MobCon theory suggests that convergence across the Media, IT, Telecoms and Banking sectors will inevitably lead to consumers benefiting from free Wireless Devices offering free Media, Rich Apps being delivered across free wireless networks. Why? Simply because convergence means that each of these industries, through its need to attract and retain market share, will drive the value of the products and service provided by other three industries to $0.00.
This of course is a very different idea to the concept of Freemium. However the outcome is pretty much the same. The market leaders in each sector are disrupted by new entrants who drive the cost of services and goods to zero by providing their goods and services for free to secure more and more market share.

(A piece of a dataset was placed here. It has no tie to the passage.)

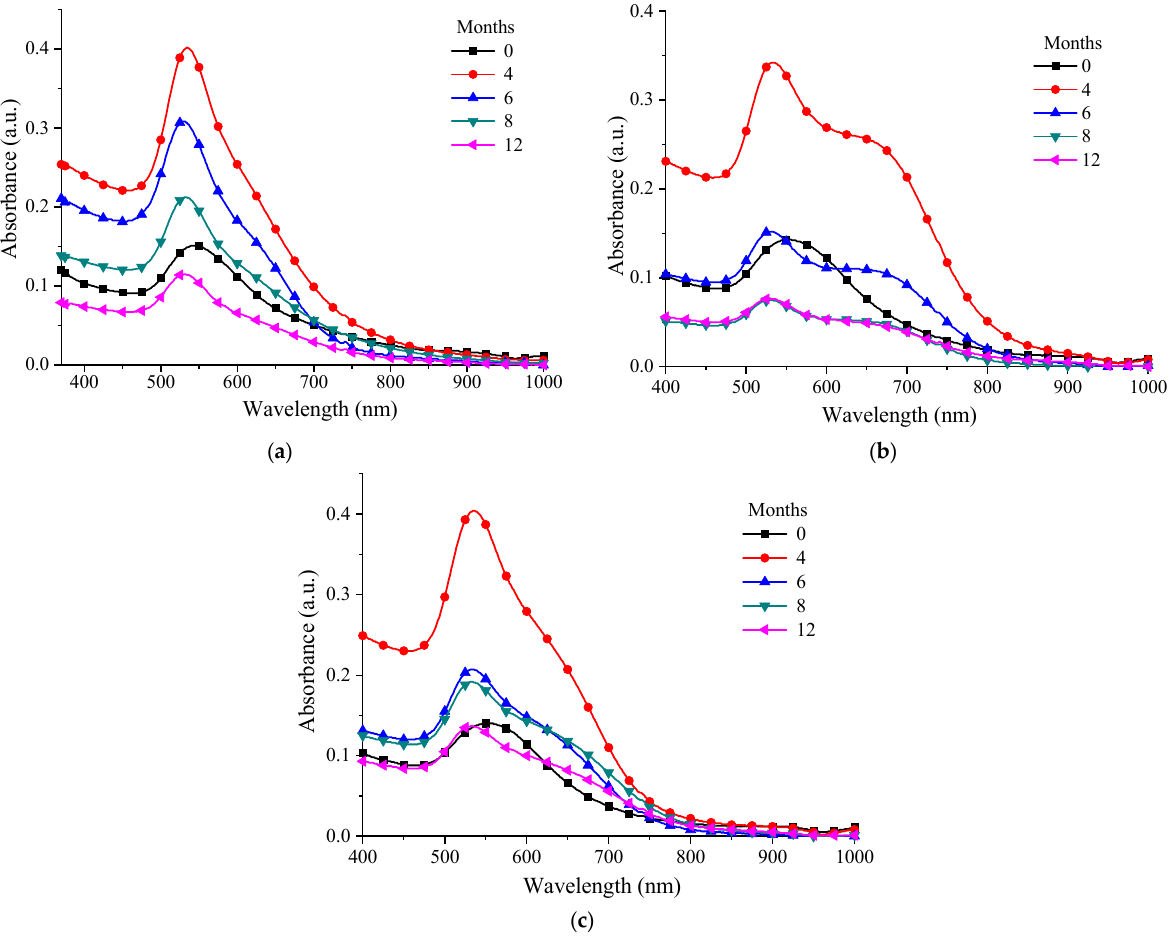
Figure 8. UV-Vis spectra over time for: ( a ) P 0.12; ( b ) M 0.12; ( c ) L 0.12.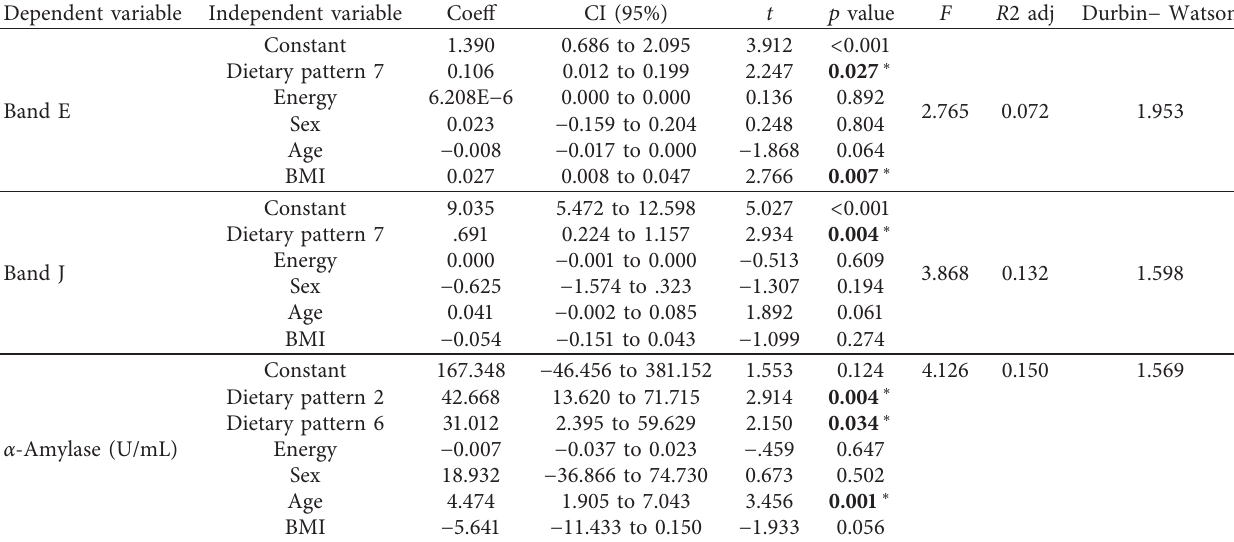
Table 4: Linear multiple regression models between dietary patterns and salivary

Historically it has been extremely difficult for a new entrant to fund the Freemium strategy beyond the initial product launch (Say 6-12 weeks). This was primarily because no Banker in their right mind would lend you money against market share or – even less likely – the opportunity to acquire an increase in your market share of “freeloaders”. Historically the only Free thing your Banker was interested was amount for Free Cash Flow available to replay the loan.
Chris Anderson in his book FREE argues that the downward trend in the cost basis of delivering digital goods and services over the web and wireless networks has now created a fundamentally a new economic paradigm.
The root cause of this new economic paradigm that first emerged during the original dot com boom wasn’t just the technology. It was also the explosion in funds available to fuel the explosion in Freemium business. Firstly we had the VC industry that provided the seed capital to kick-start these Freemium experiments and then we had the Banks factoring the debts of the IT hardware manufacturers that supplied the servers and the switches that allowed these Freemium businesses to grow as quickly as their traffic exploded.
Put simply there would be no Free if it was up to the Bankers to provide the funds directly to the Entrepreneurs seeking to sustain these zero revenue experiments in free market disruption. Free only happens when the Bankers and Funds Managers finance these market experiments through third parties.
Today The New York Times is reporting the financial markets are anticipating “a blockbuster, multibillion dollar offering from a major Internet company” in the next 12 months (See Is 2011 the Year of the Blockbuster Tech I.P.O.?). Thanks to the spectacular growth in Freemium traffic of the SoMe generation of web start-ups (Think Facebook, Zynga and Twitter) investors are once again excited about investing in the Free web.
All this excitement will only fuel further speculation in the “Green Fields” growth opportunity that is the Mobile Web.
The only question I would ask is just how sustainable over the long-term will these Freemium business models prove to be? After all if the only revenue model on the table is putting Ads on the menu and we already know there isn’t enough Ad Spend to go round isn’t there just a faint hint of Deju Vu about all this for anyone older than 30?